On other topics, another diplomat said, Europeans have learned that a Trump tweet or blurt does not necessarily mean administration, let alone American, policy will change.
“And in so many places and departments, there are no people,” said this person, who also requested anonymity. “There is no one for us to talk to or to take action.”
Where there are people in place, Europeans here are generally reassured by them, including Secretary of State Rex Tillerson, national security adviser H.R. McMaster and Defense Secretary James Mattis.
Trump says something that sounds very warlike about North Korea, but then we noticed that Wall Street barely reacted. We learned a lot from that.
Whether the diplomats are being naïve or suspending disbelief about this trio is a big question, but the professions of faith in them sound genuine.
“Trump says something that sounds very warlike about North Korea, but then we noticed that Wall Street barely reacted,” said one of the diplomats. “We learned a lot from that.”
Europeans do worry about several Trump themes. One of them is his demand that they beef up their defense budgets ― something they have been avoiding for decades by praising American might.
They are especially annoyed that the U.S. president claims they “owe” money to NATO. In fact, these countries pay for the alliance; the issue is how much they can afford to spend on their own national defense.
“He makes this issue sound like country club dues,” said one diplomat. “It has nothing to do with that.”
The trade issue is aggravating, especially to the Germans, who have invested heavily in the U.S. and actually boost American exports made in their many manufacturing plants here.
But while they expect haggling, they don’t envision a breakdown or trade war on this administration’s watch. “There is too much direct investment in the U.S., and Trump understands that, or eventually will understand it,” said one European here.

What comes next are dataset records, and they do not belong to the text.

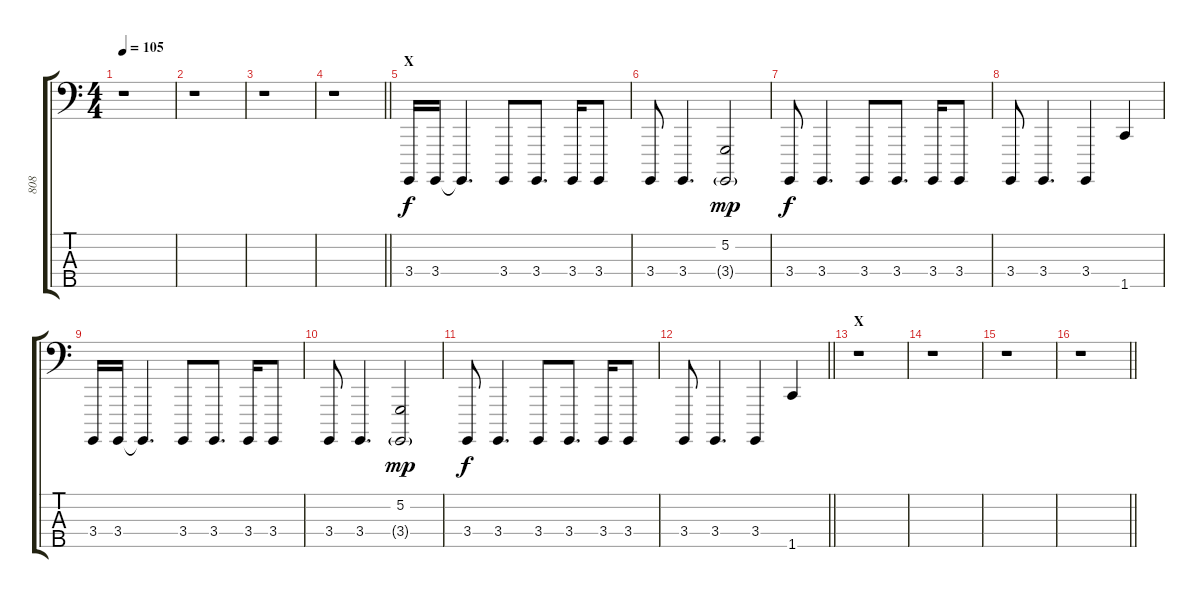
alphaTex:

\track ("808" "808") {instrument lead8bassandlead}
\staff {score tabs}
\tuning (G1 D1 A0 E0 B-1) {hide}
\ts (4 4)
\tempo 105
\clef f4
\ks c
r.1{dy f} |
r.1 |
r.1 |
\barLineRight lightlight
r.1 |
\section ("" "X")
3.4.16 3.4.16 3.4{t}.4{d} 3.4.8 3.4.8{d} 3.4.16 3.4.8 |
3.4.8 3.4.4{d} (5.2 3.4{g}).2{dy mp} |
3.4.8{dy f} 3.4.4{d} 3.4.8 3.4.8{d} 3.4.16 3.4.8 |
3.4.8 3.4.4{d} 3.4.4 1.5.4 |
3.4.16 3.4.16 3.4{t}.4{d} 3.4.8 3.4.8{d} 3.4.16 3.4.8 |
3.4.8 3.4.4{d} (5.2 3.4{g}).2{dy mp} |
3.4.8{dy f} 3.4.4{d} 3.4.8 3.4.8{d} 3.4.16 3.4.8 |
\barLineRight lightlight
3.4.8 3.4.4{d} 3.4.4 1.5.4 |
\section ("" "X")
r.1 |
r.1 |
r.1 |
\barLineRight lightlight
r.1
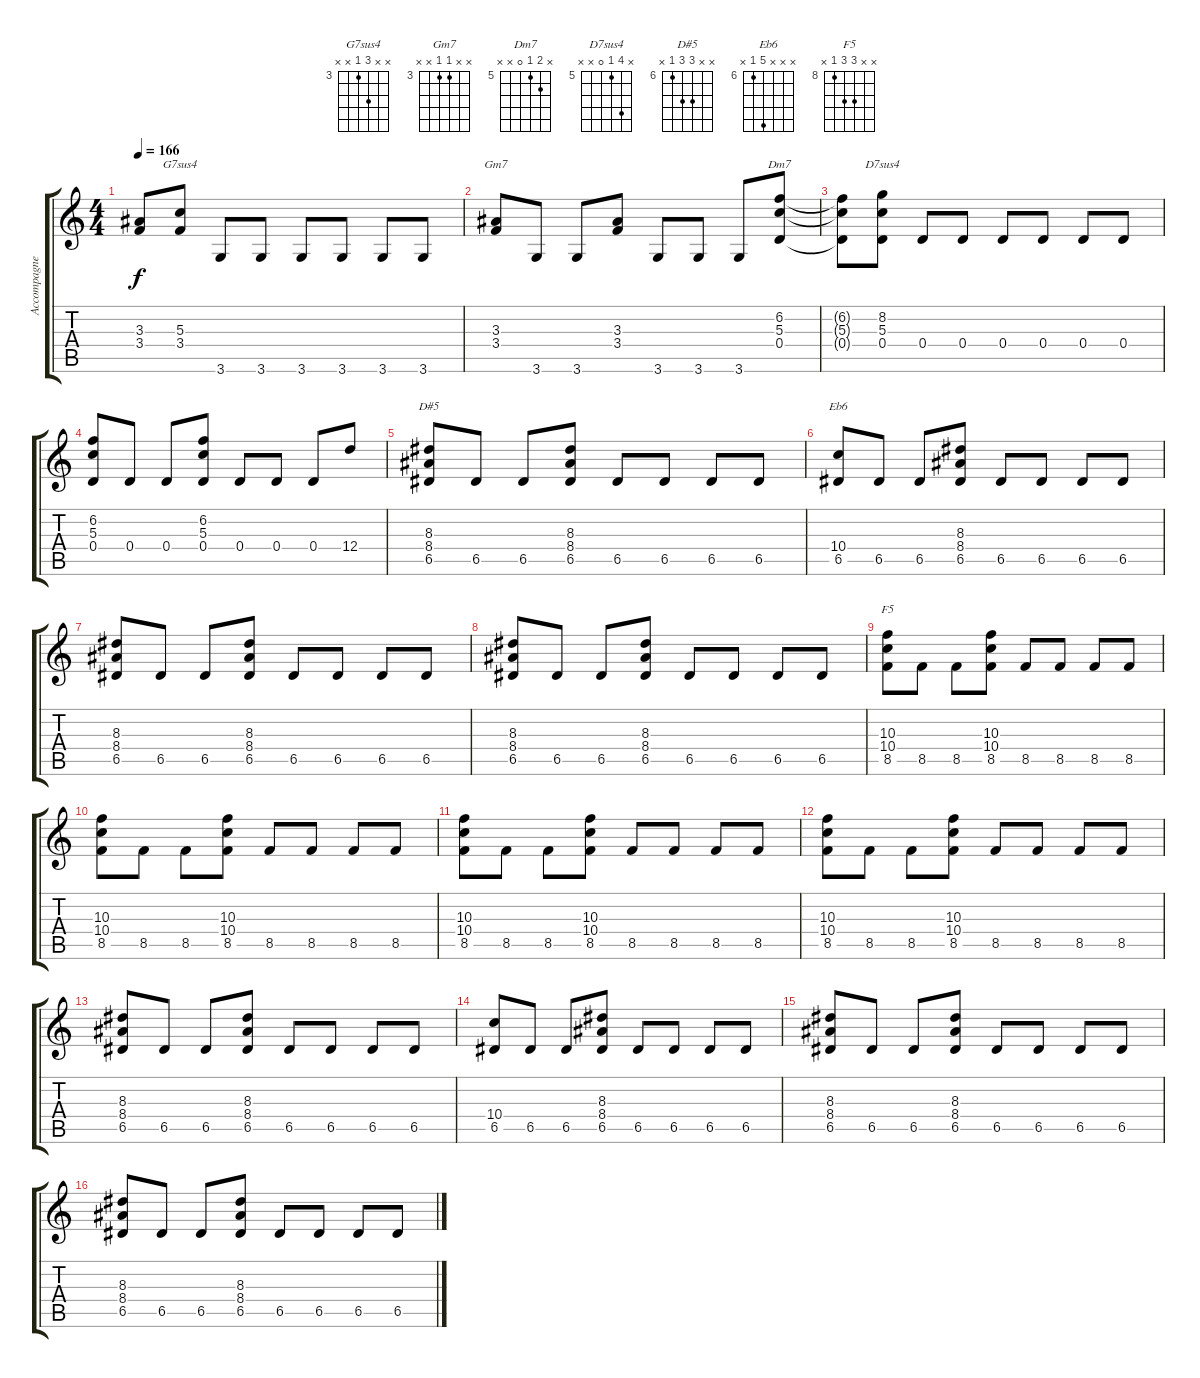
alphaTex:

\track ("Accompagnement" "Accompagne") {instrument distortionguitar}
\staff {score tabs}
\tuning (E4 B3 G3 D3 A2 E2) {hide}
\chord ("G7sus4" x x 5 3 x x) {firstfret 3}
\chord ("Gm7" x x 3 3 x x) {firstfret 3}
\chord ("Dm7" x 6 5 0 x x) {firstfret 5}
\chord ("D7sus4" x 8 5 0 x x) {firstfret 5}
\chord ("D#5" x x 8 8 6 x) {firstfret 6}
\chord ("Eb6" x x x 10 6 x) {firstfret 6}
\chord ("F5" x x 10 10 8 x) {firstfret 8}
\ts (4 4)
\tempo 166
\clef g2
\ks c
(3.3{t} 3.4{t}).8{dy f} (5.3 3.4).8{ch "G7sus4"} 3.6.8 3.6.8 3.6.8 3.6.8 3.6.8 3.6.8 |
(3.3 3.4).8{ch "Gm7"} 3.6.8 3.6.8 (3.3 3.4).8 3.6.8 3.6.8 3.6.8 (6.2 5.3 0.4).8{ch "Dm7"} |
(6.2{t} 5.3{t} 0.4{t}).8 (8.2 5.3 0.4).8{ch "D7sus4"} 0.4.8 0.4.8 0.4.8 0.4.8 0.4.8 0.4.8 |
(6.2 5.3 0.4).8 0.4.8 0.4.8 (6.2 5.3 0.4).8 0.4.8 0.4.8 0.4.8 12.4.8 |
(8.3 8.4 6.5).8{ch "D#5"} 6.5.8 6.5.8 (8.3 8.4 6.5).8 6.5.8 6.5.8 6.5.8 6.5.8 |
(10.4 6.5).8{ch "Eb6"} 6.5.8 6.5.8 (8.3 8.4 6.5).8 6.5.8 6.5.8 6.5.8 6.5.8 |
(8.3 8.4 6.5).8 6.5.8 6.5.8 (8.3 8.4 6.5).8 6.5.8 6.5.8 6.5.8 6.5.8 |
(8.3 8.4 6.5).8 6.5.8 6.5.8 (8.3 8.4 6.5).8 6.5.8 6.5.8 6.5.8 6.5.8 |
(10.3 10.4 8.5).8{ch "F5"} 8.5.8 8.5.8 (10.3 10.4 8.5).8 8.5.8 8.5.8 8.5.8 8.5.8 |
(10.3 10.4 8.5).8 8.5.8 8.5.8 (10.3 10.4 8.5).8 8.5.8 8.5.8 8.5.8 8.5.8 |
(10.3 10.4 8.5).8 8.5.8 8.5.8 (10.3 10.4 8.5).8 8.5.8 8.5.8 8.5.8 8.5.8 |
(10.3 10.4 8.5).8 8.5.8 8.5.8 (10.3 10.4 8.5).8 8.5.8 8.5.8 8.5.8 8.5.8 |
(8.3 8.4 6.5).8 6.5.8 6.5.8 (8.3 8.4 6.5).8 6.5.8 6.5.8 6.5.8 6.5.8 |
(10.4 6.5).8 6.5.8 6.5.8 (8.3 8.4 6.5).8 6.5.8 6.5.8 6.5.8 6.5.8 |
(8.3 8.4 6.5).8 6.5.8 6.5.8 (8.3 8.4 6.5).8 6.5.8 6.5.8 6.5.8 6.5.8 |
(8.3 8.4 6.5).8 6.5.8 6.5.8 (8.3 8.4 6.5).8 6.5.8 6.5.8 6.5.8 6.5.8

On climate change, Merkel felt the obligation to directly dispute the president, Witting said.
Merkel was speaking for local consumption, not for Washington.
Over there, European leaders, led by Merkel, have taken note of Trump’s isolationist, protectionist, xenophobic and climate-denying rhetoric and expressed their displeasure and determination now to go it alone.
In a widely noted campaign speech in Germany over the weekend, she appealed to national pride and European solidarity at the same time.
“The times when we could fully count on others are over, to a certain extent. I have experienced this in the last few days,” she said, referring to the Group of 7 meeting and the climate change issue.
“We Europeans must really take our destiny into our own hands, of course in friendship with the United States, in friendship with Great Britain, with other neighbors wherever possible, also with Russia. But we must know that we need to fight for our future ourselves, as Europeans, for our destiny.”
Trump replied, as he always does, with an angry and threatening tweet that changed the subject:
The betting here is that it won’t change, or certainly not at the pace Trump wants.
Witting downplayed the dispute.
“She has called before for Europe to take its fate in its own hands,” he said. “This isn’t new. It’s part of what being a transatlanticist is about.”